Song for your Valentine — and a good cause

by Haiti, too? Leslie Caplan, an enterprising daughter of longtime Jewish Light columnist and dynamo Lois Caplan, has just the gift for you.

Looking to say “Happy Valentine’s Day” to someone you love and do right by Haiti, too? Leslie Caplan, an enterprising daughter of longtime Jewish Light columnist and dynamo Lois Caplan, has just the gift for you.

For a mere $5, Leslie, who truly has a voice like an angel, will sing a song of your choice to your Valentine. The money will go to Haitian relief efforts.

All you need to do is email Leslie your request at [email protected], and be sure to include the name of your Valentine, the telephone number and type of song desired, and best time to call. She will call on the day you choose, which doesn’t have to be the 14th, and sing for you. She will then identify you as the sender (or not).

You can pick virtually any type of song you’d like: romantic, operatic, funny, questionable taste or Jewish-oriented.

“I had a really adorable request from somebody wanting to know if he could order a song for himself,” Leslie says. “Is that the cutest? I told him it would be my privilege.”

Just send your $5 to Central Reform Congregation (make check out to CRC and put Haiti in the subject line), 5020 Waterman Ave., St. Louis, Mo. 63108.

Presidential selection

Congratulations to Judge Audrey Goldstein Fleissig, who was recently nominated by President Barack Obama to the United States District Court, Eastern District of Missouri. She is one of five judges the president named to serve on the U.S. District Court bench. The nomination will now be sent to the U.S. Senate for confirmation.

“I am honored to nominate these five distinguished candidates to the United States District Court bench,” said Obama. “They represent some of the best in American jurisprudence and they will serve the American people with integrity. I am grateful for their commitment to public service and look forward to their appointment to the federal bench.”

Judge Fleissig, who is a member of Brith Sholom Kneseth Israel, is currently a magistrate judge for the Eastern District of Missouri, a position she has held for the last eight years. Prior to taking the bench, Fleissig was a federal prosecutor in the United States Attorney’s Office for the Eastern District, where she also served as the Senate-confirmed United States Attorney for approximately one year. Before joining the United States Attorney’s Office in 1991, Fleissig was in private practice at the St. Louis firm of Peper Martin Jensen Maichel and Hetlage (now Husch Blackwell Sanders), first as an associate from 1980 to 1989 and later as a partner from 1989 to 1991. She is the former President of the Women Lawyer’s Association of Greater St. Louis and is a member of the National Association of Women Judges. In 1980, she received her J.D. from Washington University School of Law, where she is an adjunct professor.

Honoring a veteran

In a memorial to their brother, the two sisters of Richard “Rick” David Chorlins, a captain in the U.S. Air Force who was killed in Vietnam, have donated Cpt. Chorlins’s uniforms, medals and citations along with pictures and a biography to the Natural History Museum in Forest Park. The exhibit opened in late January and will remain on permanent display.

The son of Ruth H. and the late Joseph I. Chorlins, Cpt. Chorlins was a 1963 graduate of University City Senior High School and became a bar mitzvah at United Hebrew Congregation. He was a 1967 graduate of the U.S. Air Force Academy and a 1969 cum laude graduate of Georgetown University. He was killed in action in January of 1970.

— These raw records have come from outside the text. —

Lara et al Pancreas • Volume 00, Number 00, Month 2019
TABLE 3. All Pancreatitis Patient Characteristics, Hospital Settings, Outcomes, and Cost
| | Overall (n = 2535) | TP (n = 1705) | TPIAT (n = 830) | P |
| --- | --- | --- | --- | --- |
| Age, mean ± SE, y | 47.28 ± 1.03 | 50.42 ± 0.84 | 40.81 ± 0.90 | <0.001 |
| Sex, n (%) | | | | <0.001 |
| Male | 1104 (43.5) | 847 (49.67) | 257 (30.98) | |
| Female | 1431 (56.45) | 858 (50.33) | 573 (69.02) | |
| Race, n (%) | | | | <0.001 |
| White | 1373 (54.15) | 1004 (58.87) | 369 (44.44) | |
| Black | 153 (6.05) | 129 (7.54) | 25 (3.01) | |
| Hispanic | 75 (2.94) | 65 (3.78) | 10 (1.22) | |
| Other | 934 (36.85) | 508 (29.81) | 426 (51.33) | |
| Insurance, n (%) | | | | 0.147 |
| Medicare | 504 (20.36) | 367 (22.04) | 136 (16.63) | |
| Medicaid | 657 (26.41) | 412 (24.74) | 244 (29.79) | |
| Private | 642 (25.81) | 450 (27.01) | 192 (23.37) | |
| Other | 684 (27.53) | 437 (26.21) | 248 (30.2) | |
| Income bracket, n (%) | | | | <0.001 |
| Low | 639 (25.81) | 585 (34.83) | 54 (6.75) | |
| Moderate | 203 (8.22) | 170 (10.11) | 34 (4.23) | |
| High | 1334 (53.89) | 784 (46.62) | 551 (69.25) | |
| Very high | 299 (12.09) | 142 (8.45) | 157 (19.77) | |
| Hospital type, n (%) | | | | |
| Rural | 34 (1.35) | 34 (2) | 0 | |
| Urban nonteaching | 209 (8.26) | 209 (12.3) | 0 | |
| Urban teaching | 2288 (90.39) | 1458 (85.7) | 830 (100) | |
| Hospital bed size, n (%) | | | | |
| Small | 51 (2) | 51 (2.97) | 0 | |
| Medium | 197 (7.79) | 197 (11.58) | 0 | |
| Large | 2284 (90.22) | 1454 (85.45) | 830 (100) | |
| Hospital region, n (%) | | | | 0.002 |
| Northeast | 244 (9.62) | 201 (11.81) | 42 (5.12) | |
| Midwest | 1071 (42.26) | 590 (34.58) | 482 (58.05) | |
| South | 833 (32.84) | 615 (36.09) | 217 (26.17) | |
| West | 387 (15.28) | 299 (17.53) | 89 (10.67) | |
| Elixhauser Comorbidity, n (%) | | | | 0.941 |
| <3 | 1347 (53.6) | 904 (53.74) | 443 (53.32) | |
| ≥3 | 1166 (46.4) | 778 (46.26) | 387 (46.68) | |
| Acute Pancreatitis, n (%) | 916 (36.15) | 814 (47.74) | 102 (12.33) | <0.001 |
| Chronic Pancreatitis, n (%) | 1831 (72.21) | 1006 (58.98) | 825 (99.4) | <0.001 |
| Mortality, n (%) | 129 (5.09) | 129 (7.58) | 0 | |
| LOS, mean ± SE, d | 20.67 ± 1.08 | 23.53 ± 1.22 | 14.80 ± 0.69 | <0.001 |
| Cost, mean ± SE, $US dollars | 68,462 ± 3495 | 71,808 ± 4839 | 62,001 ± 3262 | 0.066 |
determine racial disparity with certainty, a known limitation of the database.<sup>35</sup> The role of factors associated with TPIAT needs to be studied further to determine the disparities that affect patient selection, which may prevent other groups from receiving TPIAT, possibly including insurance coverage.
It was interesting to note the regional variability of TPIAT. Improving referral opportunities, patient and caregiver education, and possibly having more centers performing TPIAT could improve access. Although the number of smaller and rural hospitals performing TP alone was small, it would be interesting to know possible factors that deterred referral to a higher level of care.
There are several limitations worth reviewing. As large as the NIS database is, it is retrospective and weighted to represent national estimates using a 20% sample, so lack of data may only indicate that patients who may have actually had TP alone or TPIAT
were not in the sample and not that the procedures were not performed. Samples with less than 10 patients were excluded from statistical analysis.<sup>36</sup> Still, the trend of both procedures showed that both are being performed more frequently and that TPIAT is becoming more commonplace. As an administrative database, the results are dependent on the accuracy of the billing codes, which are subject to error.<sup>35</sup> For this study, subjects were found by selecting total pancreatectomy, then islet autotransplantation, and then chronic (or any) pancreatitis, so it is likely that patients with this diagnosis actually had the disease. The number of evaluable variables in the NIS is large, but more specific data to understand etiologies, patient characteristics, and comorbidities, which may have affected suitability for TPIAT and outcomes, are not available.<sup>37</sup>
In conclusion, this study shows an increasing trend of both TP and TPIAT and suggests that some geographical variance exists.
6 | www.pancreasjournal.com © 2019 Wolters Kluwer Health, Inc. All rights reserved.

His sisters say they hope those who knew Rick, as well as those who did not, will have an opportunity to visit the exhibit and share in their tribute to his life, his memory and the memory of all who served in Vietnam.

DisAbility Project performs Mark Twain classic for ‘Big Read’

For more than a decade, Joan Lipkin, artistic director of That Uppity Theatre, has been working with local actors on the DisAbility Project, which has won several prestigious awards including the Missouri Governor’s Council on Disability Enhancement Award. Lipkin explains that an ensemble from the group will perform an interpretation of Mark Twain’s classic novel entitled “The Assorted Short Adventures of Tom, Huck and Becky” at 11:30 a.m. Thursday, Feb. 18 and Feb. 25 as part of St. Louis’ “Big Read” project. The shows will take place at Washington University’s Music Center, 560 Trinity Avenue in University City.

Suitable for all ages, “The Assorted Short Adventures of Tom, Huck and Becky” was written and directed by Lipkin and Aarya Sara Locker. The production includes audience participation and original songs by local songwriters and folk musicians Steve Givens and Mike Hall. Most of the actors use wheelchairs due to the nature of their disability.

Admission is free, but seats are limited and they must be reserved in advance. To make reservations, phone Erin Vlasaty at 314-863-2865 or e-mail [email protected].